The court also noted that when a girl gets married into a family, she becomes an integral part of her husband's family and has the responsibility to now take care of them.
The court also observed that "She (daughter-in-law) becomes integral to and forms part of the family of the husband and normally without any justifiable strong reason, she would never insist that her husband should get separated from the family and live only with her."
This observation came into light when the Supreme Court granted divorce to a Karnataka-based couple, who were earlier denied a decree of divorce in the High Court.
The Supreme Court overruled the judgement of a Family Court and stated that the daughter-in-law wanted her husband's invome to be spent on herself and that was "absolutely unjustified."
"Upon appreciation of the evidence, the trial Court came to the conclusion that merely for monetary considerations, the Respondent wife wanted to get her husband separated from his family. The averment of the Respondent was to the effect that the income of the Appellant was also spent for maintaining his family. The said grievance of the Respondent is absolutely unjustified," the court said.
They also observed that no son wants to be separated from his parents who depended on him for support.
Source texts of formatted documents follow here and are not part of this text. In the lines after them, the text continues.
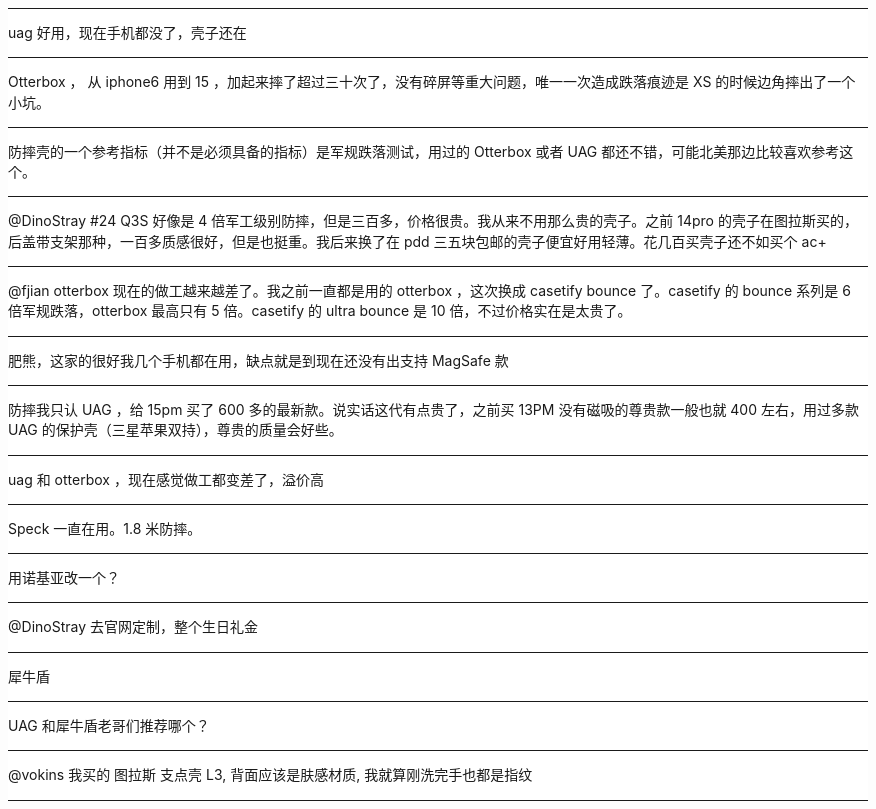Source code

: ---------------------------------------------------

uag 好用，现在手机都没了，壳子还在

---------------------------------------------------

Otterbox ， 从 iphone6 用到 15 ，加起来摔了超过三十次了，没有碎屏等重大问题，唯一一次造成跌落痕迹是 XS 的时候边角摔出了一个小坑。

---------------------------------------------------

防摔壳的一个参考指标（并不是必须具备的指标）是军规跌落测试，用过的 Otterbox 或者 UAG 都还不错，可能北美那边比较喜欢参考这个。

---------------------------------------------------

@DinoStray #24 Q3S 好像是 4 倍军工级别防摔，但是三百多，价格很贵。我从来不用那么贵的壳子。之前 14pro 的壳子在图拉斯买的，后盖带支架那种，一百多质感很好，但是也挺重。我后来换了在 pdd 三五块包邮的壳子便宜好用轻薄。花几百买壳子还不如买个 ac+

---------------------------------------------------

@fjian otterbox 现在的做工越来越差了。我之前一直都是用的 otterbox ，这次换成 casetify bounce 了。casetify 的 bounce 系列是 6 倍军规跌落，otterbox 最高只有 5 倍。casetify 的 ultra bounce 是 10 倍，不过价格实在是太贵了。

---------------------------------------------------

肥熊，这家的很好我几个手机都在用，缺点就是到现在还没有出支持 MagSafe 款

---------------------------------------------------

防摔我只认 UAG ，给 15pm 买了 600 多的最新款。说实话这代有点贵了，之前买 13PM 没有磁吸的尊贵款一般也就 400 左右，用过多款 UAG 的保护壳（三星苹果双持），尊贵的质量会好些。

---------------------------------------------------

uag 和 otterbox ，现在感觉做工都变差了，溢价高

---------------------------------------------------

Speck 一直在用。1.8 米防摔。

---------------------------------------------------

用诺基亚改一个？

---------------------------------------------------

@DinoStray 去官网定制，整个生日礼金

---------------------------------------------------

犀牛盾

---------------------------------------------------

UAG 和犀牛盾老哥们推荐哪个？

---------------------------------------------------

@vokins 我买的 图拉斯 支点壳 L3, 背面应该是肤感材质, 我就算刚洗完手也都是指纹

---------------------------------------------------
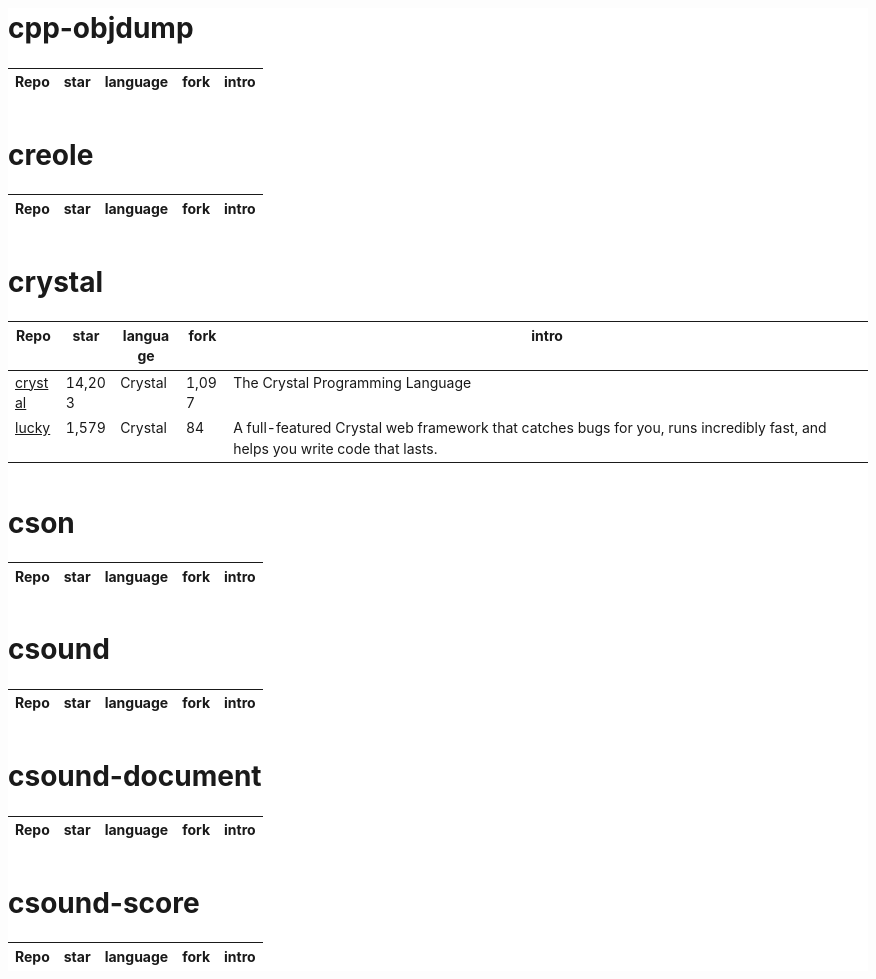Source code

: 
# cpp-objdump

Repo|star|language|fork|intro
-|-|-|-|-



# creole

Repo|star|language|fork|intro
-|-|-|-|-



# crystal

Repo|star|language|fork|intro
-|-|-|-|-
[crystal](https://github.com/crystal-lang/crystal)|14,203|Crystal|1,097|The Crystal Programming Language
[lucky](https://github.com/luckyframework/lucky)|1,579|Crystal|84|A full-featured Crystal web framework that catches bugs for you, runs incredibly fast, and helps you write code that lasts.


# cson

Repo|star|language|fork|intro
-|-|-|-|-



# csound

Repo|star|language|fork|intro
-|-|-|-|-



# csound-document

Repo|star|language|fork|intro
-|-|-|-|-



# csound-score

Repo|star|language|fork|intro
-|-|-|-|-

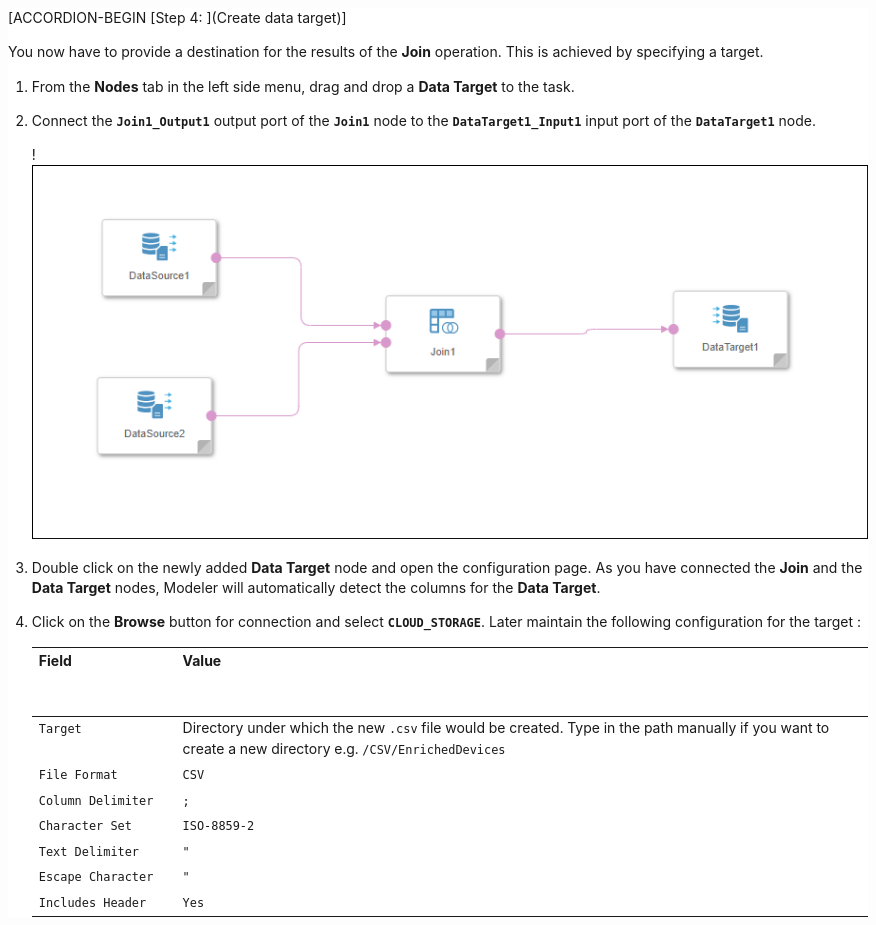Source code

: [ACCORDION-BEGIN [Step 4: ](Create data target)]

You now have to provide a destination for the results of the **Join** operation. This is achieved by specifying a target.

1. From the **Nodes** tab in the left side menu, drag and drop a **Data Target** to the task.

2. Connect the **`Join1_Output1`** output port of the **`Join1`** node to the **`DataTarget1_Input1`** input port of the **`DataTarget1`** node.

    !![picture_10](./datahub-trial-v2-workflow-part01_10.png)

3. Double click on the newly added **Data Target** node and open the configuration page. As you have connected the **Join** and the **Data Target** nodes, Modeler will automatically detect the columns for the **Data Target**.

4. Click on the **Browse** button for connection and select **`CLOUD_STORAGE`**. Later maintain the following configuration for the target :

    | Field &nbsp;&nbsp;&nbsp;&nbsp;&nbsp;&nbsp;&nbsp;&nbsp;&nbsp;&nbsp;&nbsp;&nbsp;&nbsp;&nbsp;&nbsp;&nbsp;&nbsp;&nbsp;&nbsp;&nbsp;&nbsp;&nbsp;&nbsp;&nbsp;&nbsp;&nbsp;&nbsp;&nbsp;&nbsp;&nbsp;&nbsp;&nbsp;&nbsp;&nbsp;&nbsp;&nbsp;&nbsp;&nbsp;&nbsp;                          | Value                                                               |
    | ------------------------------ | ------------------------------------------------------------------- |
    | `Target`                       | Directory under which the new `.csv` file would be created. Type in the path manually if you want to create a new directory e.g. `/CSV/EnrichedDevices` |
    | `File Format`                  | `CSV`                                                               |
    | `Column Delimiter`             | `;`                                                                 |
    | `Character Set`                | `ISO-8859-2`                                                        |
    | `Text Delimiter`               | `"`                                                                 |
    | `Escape Character`               | `"`                                                                 |
    | `Includes Header`              | `Yes`                                                                |
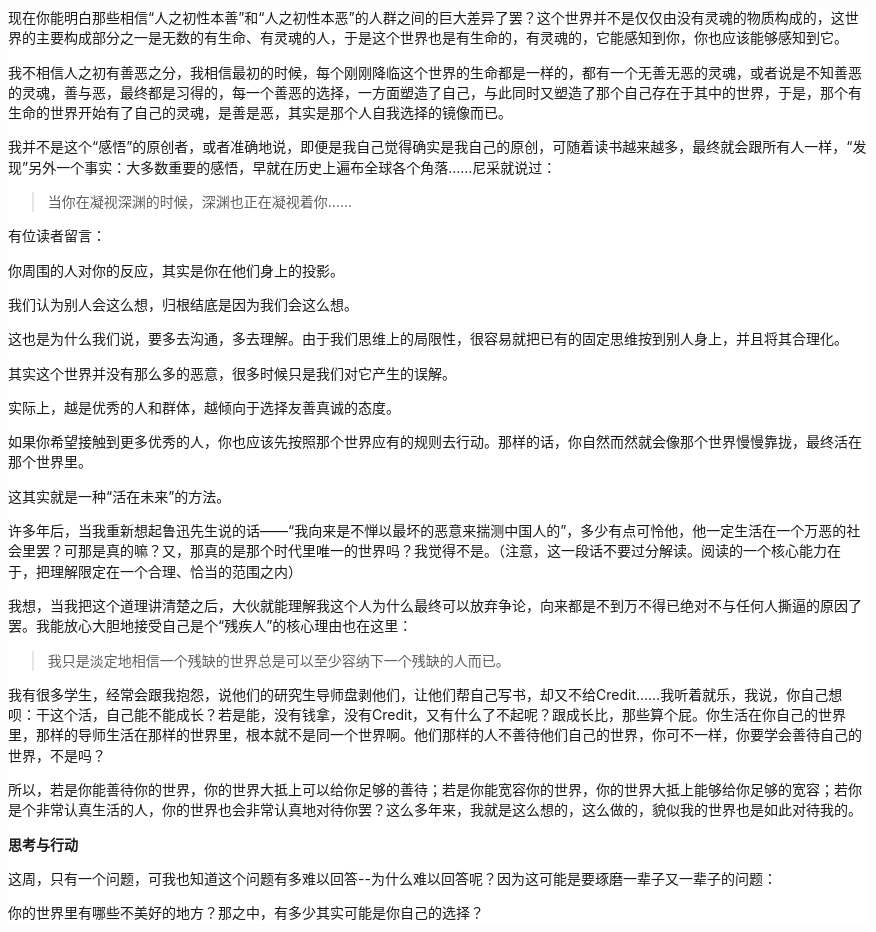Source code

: 现在你能明白那些相信“人之初性本善”和“人之初性本恶”的人群之间的巨大差异了罢？这个世界并不是仅仅由没有灵魂的物质构成的，这世界的主要构成部分之一是无数的有生命、有灵魂的人，于是这个世界也是有生命的，有灵魂的，它能感知到你，你也应该能够感知到它。

我不相信人之初有善恶之分，我相信最初的时候，每个刚刚降临这个世界的生命都是一样的，都有一个无善无恶的灵魂，或者说是不知善恶的灵魂，善与恶，最终都是习得的，每一个善恶的选择，一方面塑造了自己，与此同时又塑造了那个自己存在于其中的世界，于是，那个有生命的世界开始有了自己的灵魂，是善是恶，其实是那个人自我选择的镜像而已。

我并不是这个“感悟”的原创者，或者准确地说，即便是我自己觉得确实是我自己的原创，可随着读书越来越多，最终就会跟所有人一样，“发现”另外一个事实：大多数重要的感悟，早就在历史上遍布全球各个角落……尼采就说过：

> 当你在凝视深渊的时候，深渊也正在凝视着你……

有位读者留言：

你周围的人对你的反应，其实是你在他们身上的投影。

我们认为别人会这么想，归根结底是因为我们会这么想。

这也是为什么我们说，要多去沟通，多去理解。由于我们思维上的局限性，很容易就把已有的固定思维按到别人身上，并且将其合理化。

其实这个世界并没有那么多的恶意，很多时候只是我们对它产生的误解。

实际上，越是优秀的人和群体，越倾向于选择友善真诚的态度。

如果你希望接触到更多优秀的人，你也应该先按照那个世界应有的规则去行动。那样的话，你自然而然就会像那个世界慢慢靠拢，最终活在那个世界里。

这其实就是一种“活在未来”的方法。


许多年后，当我重新想起鲁迅先生说的话——“我向来是不惮以最坏的恶意来揣测中国人的”，多少有点可怜他，他一定生活在一个万恶的社会里罢？可那是真的嘛？又，那真的是那个时代里唯一的世界吗？我觉得不是。（注意，这一段话不要过分解读。阅读的一个核心能力在于，把理解限定在一个合理、恰当的范围之内）

我想，当我把这个道理讲清楚之后，大伙就能理解我这个人为什么最终可以放弃争论，向来都是不到万不得已绝对不与任何人撕逼的原因了罢。我能放心大胆地接受自己是个“残疾人”的核心理由也在这里：

> 我只是淡定地相信一个残缺的世界总是可以至少容纳下一个残缺的人而已。

我有很多学生，经常会跟我抱怨，说他们的研究生导师盘剥他们，让他们帮自己写书，却又不给Credit……我听着就乐，我说，你自己想呗：干这个活，自己能不能成长？若是能，没有钱拿，没有Credit，又有什么了不起呢？跟成长比，那些算个屁。你生活在你自己的世界里，那样的导师生活在那样的世界里，根本就不是同一个世界啊。他们那样的人不善待他们自己的世界，你可不一样，你要学会善待自己的世界，不是吗？

所以，若是你能善待你的世界，你的世界大抵上可以给你足够的善待；若是你能宽容你的世界，你的世界大抵上能够给你足够的宽容；若你是个非常认真生活的人，你的世界也会非常认真地对待你罢？这么多年来，我就是这么想的，这么做的，貌似我的世界也是如此对待我的。


**思考与行动**

这周，只有一个问题，可我也知道这个问题有多难以回答--为什么难以回答呢？因为这可能是要琢磨一辈子又一辈子的问题：

你的世界里有哪些不美好的地方？那之中，有多少其实可能是你自己的选择？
"In our opinion, normally, no husband would tolerate this and no son would like to be separated from his old parents and other family members, who are also dependent upon his income," the honourable court said.
The court also observed that the daughter-in-law unfoundedly questioned the character of her husband and tried to prove that he was having an illegal affair with the maid. The court observed that all of this mounted to "cruelty."
While these observations by the court have gone in favour of the said son, the question many are now raising is whether it applies to the daughter's family in case she the only sole breadwinner (for her parents). What about taking care of her parents?